You can delete these settings from your embed code, as the gem will set them for you. Remember that you still need a `tokenUrl` setting with a whitelisted URL, even though this setting is never used either.

## Changing defaults


#### Overriding `before_capturable_create`

There are times where you might want to save more than the `email` of your user in the Rails `User` model. You can override the `before_capturable_create` instance method to do this. Here's an example where I'm also saving the `uuid`. The `capture_data` parameter passed to the function is the Janrain Capture `entity` JSON result that has a bunch of information about the user, and the `params` parameter is the controller parameters.

```ruby
class User < ActiveRecord::Base
  devise ..., :capturable
  def before_capturable_create(capture_data, params)
  	self.email = capture_data["email"]
  	self.uuid = capture_data["uuid"]
  end
end
```

#### Overriding `before_capturable_sign_in`

You might also want to update your Rails model if the data changes on the Janrain side. You can use the `before_capturable_sign_in` method for this. This method is empty by default, but can be defined in your model to update certain attributes. Here's an example where we update the fake "is_awesome" attribute.

```ruby
class User < ActiveRecord::Base
  devise ..., :capturable
  def before_capturable_sign_in(capture_data, params)
    self.is_awesome = capture_data["is_awesome"]
    self.save!
  end
end
```

#### Overriding `find_with_capturable_params`

When a user logs in, Devise will call the Capture API and try to find a user with the email returned by the API. You can change this by overriding the `find_with_capturable_params` instance method in your `User` model. Here's an example where I'm telling Devise to find the user by the `uuid` instead.

```ruby
def find_with_capturable_params(capture_data)
	self.find_by_uuid(capture_data["uuid"])
end
```

#### Disabling User Creation

By default the gem will create a user if the user doesn't exist in the system.
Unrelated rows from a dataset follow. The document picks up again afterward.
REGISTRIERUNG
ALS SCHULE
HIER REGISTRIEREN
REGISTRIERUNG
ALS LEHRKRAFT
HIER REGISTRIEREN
If you want to disable the creation of new users, and only allow current users to log in, you can disable automatic account creation in your `config/intitializers/devise.rb` initializer.

```ruby
Devise.setup do |config|
	config.capturable_auto_create_account = false
end
```

## Example Application

I've made an example application that demonstrates how to integrate this gem with Rails. You can find it here.

[Rails Capturable Example](https://github.com/runemadsen/capture_example)

## Running the Tests

Run the tests with the `rspec` command.

## TODO

* Ability to add the Janrain script to the asset pipeline. However, it relies on an 'id', which makes it harder.
* Remove normal Devise sign_in routes? Or leave it up to the user?